The source of hardware-tailored codes and coding phases

Abstract

A central challenge in quantum error correction is identifying powerful quantum codes tailored to specific hardware and determining their error thresholds above which quantum information is unprotected. This problem is hard because we cannot determine the noise models for our devices. Inspired by the quantum capacity theorem, we seek an optimal quantum source of information, namely the density matrix that degrades minimally when passed through a noisy channel. We explore this idea with the Open Random Unitary Model (ORUM), a simplified model of a $N$-qubit quantum computer with competing depolarizing and dephasing channels as a stand-in for unitary gates and measurements. Through numerical optimization, we find that the ORUM hosts three discrete regimes, three "phases", the "maximally mixed source" phase, a "$\mathbb{Z}_2$ source" phase (where ORUM's $U(1)$ gauge symmetry is broken down to $\mathbb{Z}_2$), and a no-coding phase where all information is lost.

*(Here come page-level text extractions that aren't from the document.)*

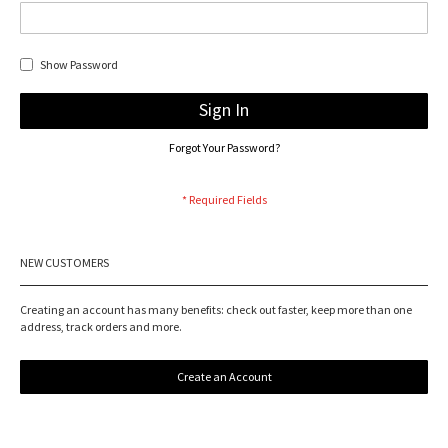
Show Password
Sign In
Forgot Your Password?
NEW CUSTOMERS
Creating an account has many benefits: check out faster, keep more than one
address, track orders and more.
Create an Account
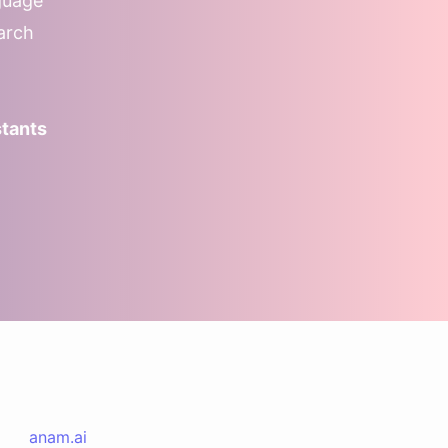
guage
earch
stants
anam.ai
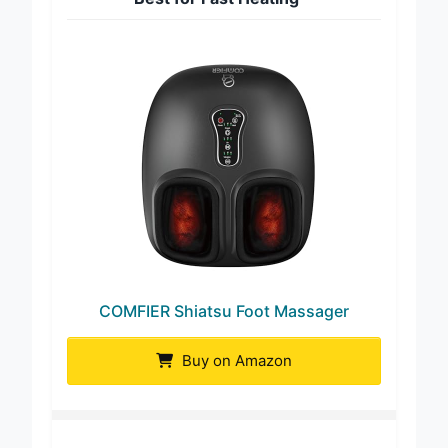
COMFIER Shiatsu Foot Massager
Buy on Amazon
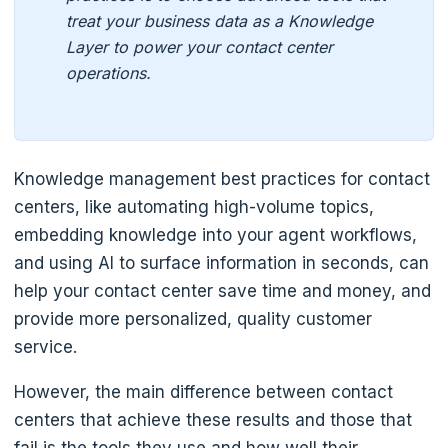
treat your business data as a Knowledge
Layer to power your contact center
operations.
Knowledge management best practices for contact
centers, like automating high-volume topics,
embedding knowledge into your agent workflows,
and using AI to surface information in seconds, can
help your contact center save time and money, and
provide more personalized, quality customer
service.
However, the main difference between contact
centers that achieve these results and those that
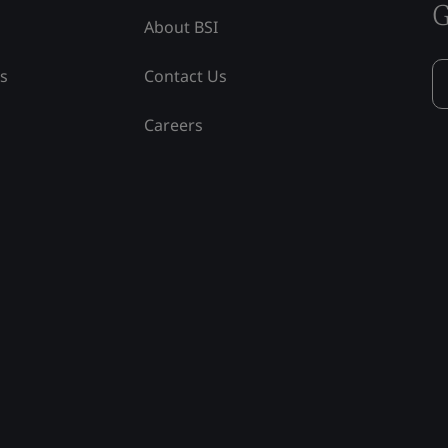
G
About BSI
ss
Contact Us
Careers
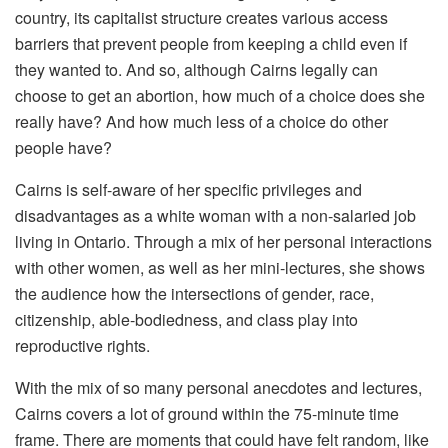
country, its capitalist structure creates various access
barriers that prevent people from keeping a child even if
they wanted to. And so, although Cairns legally can
choose to get an abortion, how much of a choice does she
really have? And how much less of a choice do other
people have?
Cairns is self-aware of her specific privileges and
disadvantages as a white woman with a non-salaried job
living in Ontario. Through a mix of her personal interactions
with other women, as well as her mini-lectures, she shows
the audience how the intersections of gender, race,
citizenship, able-bodiedness, and class play into
reproductive rights.
With the mix of so many personal anecdotes and lectures,
Cairns covers a lot of ground within the 75-minute time
frame. There are moments that could have felt random, like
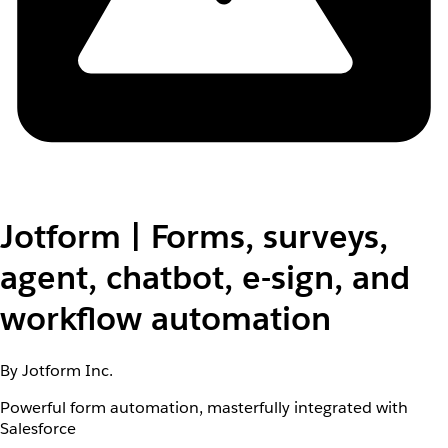
Jotform | Forms, surveys,
agent, chatbot, e-sign, and
workflow automation
By Jotform Inc.
Powerful form automation, masterfully integrated with
Salesforce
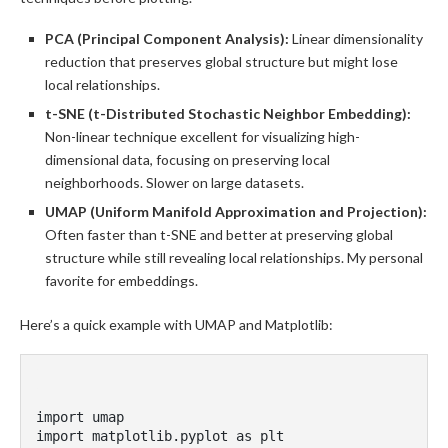
PCA (Principal Component Analysis):
Linear dimensionality
reduction that preserves global structure but might lose
local relationships.
t-SNE (t-Distributed Stochastic Neighbor Embedding):
Non-linear technique excellent for visualizing high-
dimensional data, focusing on preserving local
neighborhoods. Slower on large datasets.
UMAP (Uniform Manifold Approximation and Projection):
Often faster than t-SNE and better at preserving global
structure while still revealing local relationships. My personal
favorite for embeddings.
Here’s a quick example with UMAP and Matplotlib:
import umap

import matplotlib.pyplot as plt
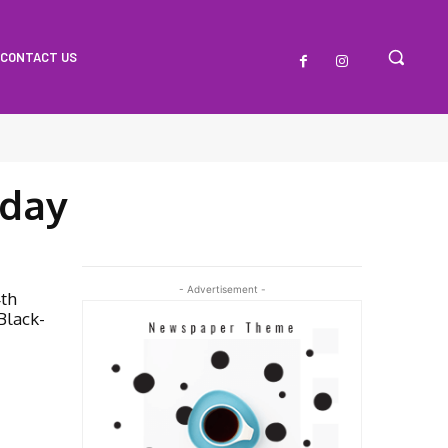
CONTACT US
hday
- Advertisement -
4th
Black-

These phases exhibit first-order transitions among themselves and converge at a novel zero-capacity multicritical point. These results show a remarkable similarity between the quantum capacity theorem and Jaynes' maximum entropy principle of statistical mechanics. Using the $\mathbb{Z}_2$ source, we build two codes, a classical cat code capable of correcting all the dephasing errors and a concatenated cat code capable of correcting all errors up to a distance $d=\text{min}(m,N)$ and reduces to Shor's 9-qubit code for $m=N=3$. Neither classical nor quantum code survives near the vicinity of the zero-capacity multicritical point in the source phase diagram. Applying our approach to current noisy devices could provide a systematic method for constructing quantum codes for robust computation and communication.